*** Opening of DATASET RECORDS ***

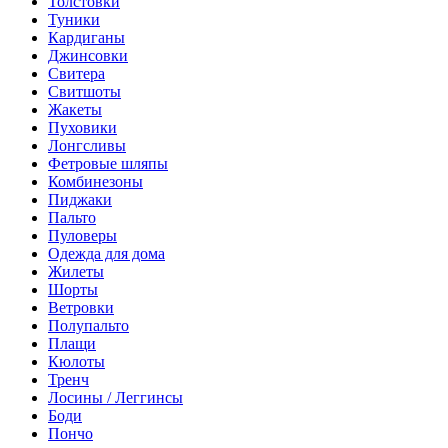
Толстовки
Туники
Кардиганы
Джинсовки
Свитера
Свитшоты
Жакеты
Пуховики
Лонгсливы
Фетровые шляпы
Комбинезоны
Пиджаки
Пальто
Пуловеры
Одежда для дома
Жилеты
Шорты
Ветровки
Полупальто
Плащи
Кюлоты
Тренч
Лосины / Леггинсы
Боди
Пончо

*** Close of DATASET RECORDS ***

### [WORK INSTRUCTION]
Could you restate the material word for word, omitting the pictures?

### [ANSWER TO THE PROBLEM]
Толстовки
Туники
Кардиганы
Джинсовки
Свитера
Свитшоты
Жакеты
Пуховики
Лонгсливы
Фетровые шляпы
Комбинезоны
Пиджаки
Пальто
Пуловеры
Одежда для дома
Жилеты
Шорты
Ветровки
Полупальто
Плащи
Кюлоты
Тренч
Лосины / Леггинсы
Боди
Пончо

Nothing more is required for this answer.